■ **SEZIONE DEL DOCUMENTO**:
★ ★ ★ ★ ★ ★ ★

Contributi e Opinioni 30 Agosto 2017 18:06

Infermieri: le sfide che la professione deve vincere

di Barbara Mangiacavalli ǀ Ddl Lorenzin, sblocchi del turnover, qualità della formazione e crescita professionale, ecco le prossime sfide per gli infermieri

di Barbara Mangiacavalli Presidente Federazione nazionale Collegi Ipasvi

Il tempo stringe: alla ripresa dell’attività parlamentare dopo la pausa estiva le tappe possibili da raggiungere a livello parlamentare si contano davvero sulle dita di una mano. A ottobre infatti partirà la sessione di bilancio e quel che è stato fatto è fatto, il resto potrebbe dover attendere la prossima legislatura perché a fine anno partirà il semestre bianco pre-elettorale.
Tre i fronti ancora aperti per gli infermieri che potrebbero avere soluzione con un forte impegno del Parlamento.
I primi due sono uno al Senato e uno alla Camera, ma per farcela e convertire in legge i rispettivi Ddl si dovrà avere un accordo forte tra le due Camere.
Sono il Ddl Lorenzin che per gli infermieri significa prioritariamente la trasformazione dei Collegi in Ordini e il biotestamento, rispetto al quale la nostra Federazione ha avanzato precise istanze di coinvolgimento nella Dat e nell’assistenza h24 ai pazienti coinvolti. Per noi la trasformazione dei Collegi in Ordini professionali è la priorità assoluta. È un passaggio che sarebbe già dovuto avvenire quasi automaticamente nel momento stesso in cui a partire dal decreto legislativo 502/1992 la formazione degli infermieri è entrata a pieno titolo in Università e la legge 42 del 1999 ha riconosciuto il carattere intellettuale della nostra professione.
Oggi gli infermieri sono professionisti laureati; non ha più senso pertanto mantenere l’obsoleta e anacronistica separazione tra collegi e ordini per delineare forme di rappresentanza professionale e di iscrizione agli albi di appartenenza: gli infermieri, al pari di tutte le altre professioni intellettuali, vogliono una tutela ordinistica. La trasformazione dei Collegi in Ordini è alla ribalta del dibattito parlamentare ormai da oltre dieci anni, da quando cioè era stata prevista come delega al Governo nella legge 43/2006; basta con le attese. Si acceleri l’iter perché possa davvero giungere a conclusione subito a inizio autunno. Anche perché si possa, aumentando le potenzialità con la costituzione degli ordini, affrontare con la massima decisione e trasparenza problemi come ad esempio quello dell’abusivismo in cui gli infermieri sono la professione più coinvolta, dati anche i loro numeri che fanno ipotizzare almeno 5.500 abusivi, su cui si deve tirare il freno e, oltre a effettuare controlli più serrati, devono anche poter denunciare chi abusa della nostra professione.

★ ★ ★ ★ ★ ★ ★

■ **RECORD FORNITI**:
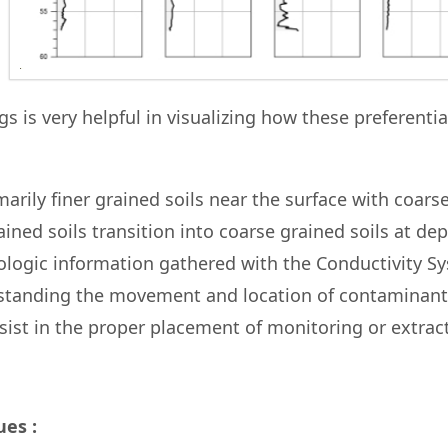
gs is very helpful in visualizing how these preferentia
arily finer grained soils near the surface with coars
rained soils transition into coarse grained soils at de
thologic information gathered with the Conductivity S
erstanding the movement and location of contaminant
ssist in the proper placement of monitoring or extrac
es :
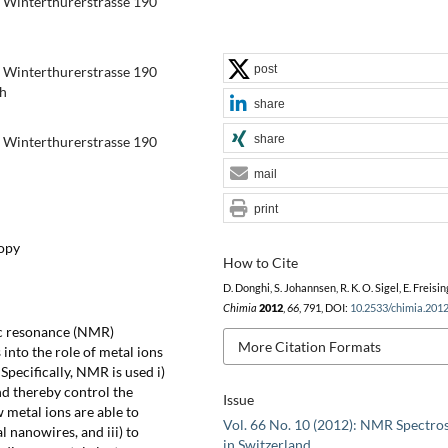
ry Winterthurerstrasse 190
post
ry Winterthurerstrasse 190
ch
share
share
ry Winterthurerstrasse 190
mail
print
copy
How to Cite
D. Donghi, S. Johannsen, R. K. O. Sigel, E. Freisin
Chimia
2012
,
66
, 791, DOI:
10.2533/chimia.201
ic resonance (NMR)
More Citation Formats
 into the role of metal ions
Specifically, NMR is used i)
nd thereby control the
Issue
w metal ions are able to
Vol. 66 No. 10 (2012): NMR Spectro
l nanowires, and iii) to
in Switzerland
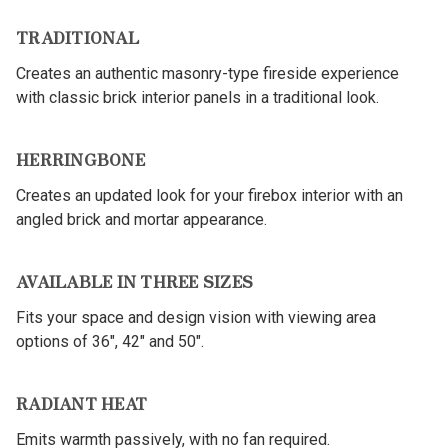
TRADITIONAL
Creates an authentic masonry-type fireside experience
with classic brick interior panels in a traditional look.
HERRINGBONE
Creates an updated look for your firebox interior with an
angled brick and mortar appearance.
AVAILABLE IN THREE SIZES
Fits your space and design vision with viewing area
options of 36", 42" and 50".
RADIANT HEAT
Emits warmth passively, with no fan required.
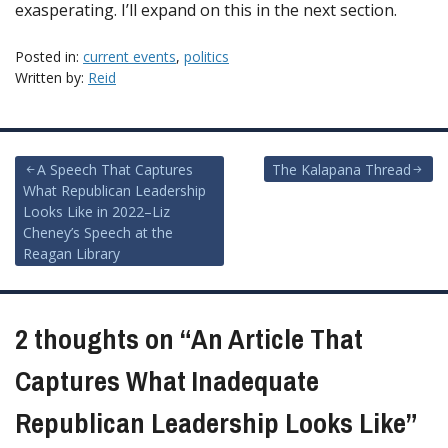
exasperating. I’ll expand on this in the next section.
Posted in:
current events
,
politics
Written by:
Reid
Post
A Speech That Captures
The Kalapana Thread
What Republican Leadership
navigation
Looks Like in 2022–Liz
Cheney’s Speech at the
Reagan Library
2 thoughts on “
An Article That
Captures What Inadequate
Republican Leadership Looks Like
”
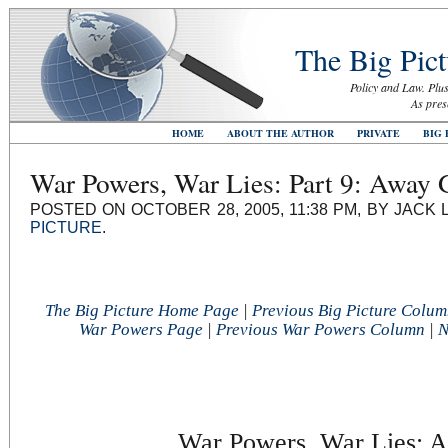
The Big Pict
Policy and Law. Plus
As pres
HOME
ABOUT THE AUTHOR
PRIVATE
BIG 
War Powers, War Lies: Part 9: Away
POSTED ON OCTOBER 28, 2005, 11:38 PM, BY JACK 
PICTURE
.
The Big Picture Home Page
|
Previous Big Picture Colu
War Powers Page
|
Previous War Powers Column
|
N
War Powers, War Lies: A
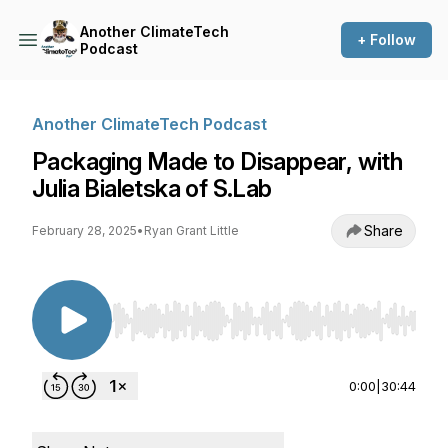
Another ClimateTech
+ Follow
Podcast
Another ClimateTech Podcast
Packaging Made to Disappear, with
Julia Bialetska of S.Lab
Share
February 28, 2025
•
Ryan Grant Little
Use Left/Right to seek, Home/End to jump to st
0:00
|
30:44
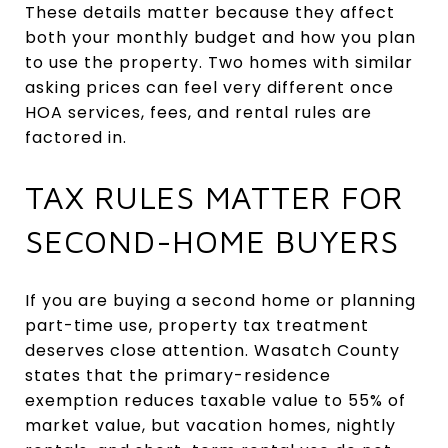
These details matter because they affect
both your monthly budget and how you plan
to use the property. Two homes with similar
asking prices can feel very different once
HOA services, fees, and rental rules are
factored in.
TAX RULES MATTER FOR
SECOND-HOME BUYERS
If you are buying a second home or planning
part-time use, property tax treatment
deserves close attention. Wasatch County
states that the primary-residence
exemption reduces taxable value to 55% of
market value, but vacation homes, nightly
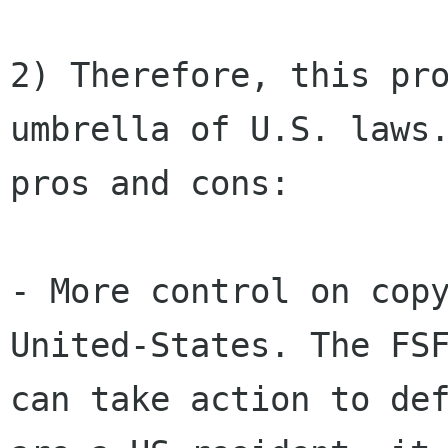
2) Therefore, this pro
umbrella of U.S. laws.
pros and cons:

- More control on copy
United-States. The FSF
can take action to def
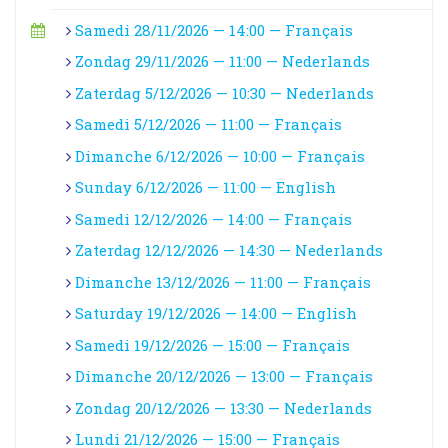
Samedi 28/11/2026 — 14:00 — Français
Zondag 29/11/2026 — 11:00 — Nederlands
Zaterdag 5/12/2026 — 10:30 — Nederlands
Samedi 5/12/2026 — 11:00 — Français
Dimanche 6/12/2026 — 10:00 — Français
Sunday 6/12/2026 — 11:00 — English
Samedi 12/12/2026 — 14:00 — Français
Zaterdag 12/12/2026 — 14:30 — Nederlands
Dimanche 13/12/2026 — 11:00 — Français
Saturday 19/12/2026 — 14:00 — English
Samedi 19/12/2026 — 15:00 — Français
Dimanche 20/12/2026 — 13:00 — Français
Zondag 20/12/2026 — 13:30 — Nederlands
Lundi 21/12/2026 — 15:00 — Français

★ ★ ★ ★ ★ ★ ★

■ **OBIETTIVO DEL COMPITO**: Nell'articolo sugli infermieri, quale legge ha riconosciuto il carattere intellettuale della professione? I record sono materiale separato dall'articolo sugli infermieri.

■ **RISPOSTA AL COMPITO**: La legge 42 del 1999.